:: Metin Kesiti ::
>>>

01 Nisan 2024 05:30
Fotoğraf:Özer Akdemir / Evrensel
Mart ayının son haftası Manisa Alaşehir’e, Çepeçevre Yaşam çekimleri için gittik. Salihli’den Alaşehir yönüne döndüğümüzde üzüm bağları karşıladı bizleri. Yolun sağı solu sıra sıra hep üzüm bağları ile doluydu. Bulutsuz ve güneşli bir havada, cam gibi berrak bir gökyüzü altında yaptığımız yolculuk manzarası Alaşehir’e yaklaştıkça değişmeye başladı.
Üzüm bağları ile bezeli ovada bize garip gelen bir pus peydahlandı. Karşımızdaki dupduru ova görüntüsü bu pusun ardında silikleşmeye, bulanıklaşmaya durdu. Pus, ovanın ilerisinde belli belirsiz görünen dağların üzerinde gri bir bulut kümesi halinde salınıyordu. Bu garip pusun ve gökyüzünde bölük bölük gördüğümüz gri bulutların sırrını, Alaşehir’in Ayı Dağı’na yaslanmış ilk evleri göründüğünde, Piyadeler köyünün minaresi pusun içinden seçilmeye başladığında çözmüştük...
Üzüm bağlarının içerisinde onlarca gümüş renkli boru dolaşıyor, borular bacasından sürekli duman kusan jeotermal enerji santrallerinin (JES) binalarına sokulup birleşiyordu. Bu JES tesislerinin sadece bacasından değil, her yanından dumanlar fışkırıyordu. Öyle ki ovanın ortasından geçen kara yolunda otomobilimiz ilerlerken bazen tesisler bu dumanların içerisinde kayboluyor, tepelerin yamacına bir top beyaz duman gelip de kurulmuş gibi görünüyordu.
Aydın’ın birçok köyü, kasabasında, hatta kent merkezinin dibinde bu JES’lerle ilgili sorunların haberini yapmış, kentin dört bir yanında topraklarını korumak için direnen köylülerin mücadelelerini izlemiştik. Aydın Ovası son 10-15 yılda kelimenin tam anlamıyla JES’lere karşı bir yaşam savaşı veriyordu. Kentin dağları ise adeta kuvars, feldspat ve kömür madencilerinin istilası altındaydı.

<<<

:: Çıkarılmış Kayıtlar ::
>>>

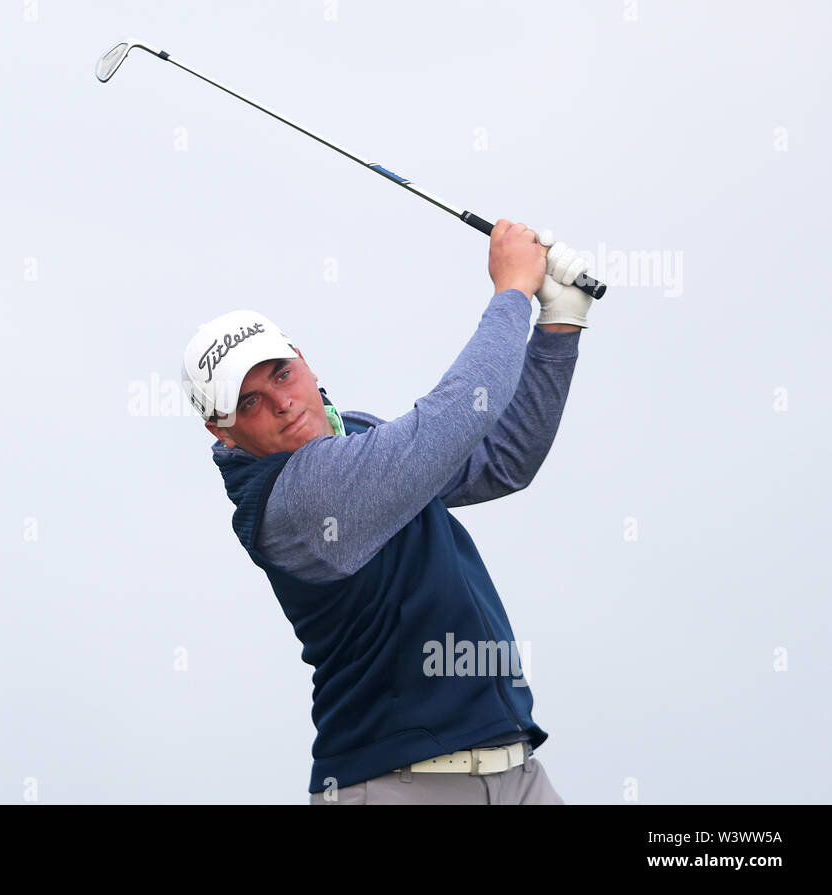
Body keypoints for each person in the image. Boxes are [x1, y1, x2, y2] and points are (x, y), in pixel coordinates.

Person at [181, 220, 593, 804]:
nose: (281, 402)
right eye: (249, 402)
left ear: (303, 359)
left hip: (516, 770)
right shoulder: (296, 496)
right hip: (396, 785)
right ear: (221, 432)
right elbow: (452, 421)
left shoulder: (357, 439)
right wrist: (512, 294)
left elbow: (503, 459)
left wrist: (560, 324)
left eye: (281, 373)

<<<
>>>

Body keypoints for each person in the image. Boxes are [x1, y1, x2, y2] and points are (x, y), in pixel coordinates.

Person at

<<<

Alaşehir'deki jeotermal santrallere ilişkin metni kaldığı yerden sürdürünüz. Öğelerin, Alaşehir'deki jeotermal santrallere ilişkin metinle herhangi bir bağlantısı bulunmamaktadır.

Aydın’daki bu sorunun Manisa Alaşehir’de de bu derece yoğun biçimde yaşandığını açıkçası bu korkunç manzarayı görmeden tam olarak kavrayamadığımızı anladık. O nedenle Ayı Dağı’ndaki antimon madeni girişimi ile ilgili yaptığımız çekimler sonrası “Gelmişken JES'leri de çekelim” diye geldiğimiz Piyadeler köyünden çekim düşüncemizi değiştirerek ayrıldık. Maden çekimlerimizde gün ikindiyi çoktan devirmişti ve bu konu bir-iki saate sığamayacak kadar geniş ve önemliydi bizim için. Bu nedenle Piyadeler ve Alaşehir Ovası’ndaki JES’leri başka bir günü, daha geniş bir şekilde ele alabilmek için çekimlerimizi Piyadeler köyünde sonlandırdık.
Alaşehir çevresindeki JES’lerle ilgili projelere ve bu projelere karşı açılan dava dosyalarına baktım dönüşte. Son birkaç ay içerisinde ovada yapılmak istenen jeotermal kaynak arama ve JES projelerine karşı, özellikle Alaşehir Ziraat Odası tarafından açılan davalarla ilgili haberler yapmıştık. Ne garip ve acı ki, tam da yerel seçimlerden bir hafta önce yaptığımız çekimlerimiz sırasında bölgedeki bu JES’lere kapıyı şimdi Cumhur İttifakının adayı Nejdet Türk’ün açtığını öğrendik.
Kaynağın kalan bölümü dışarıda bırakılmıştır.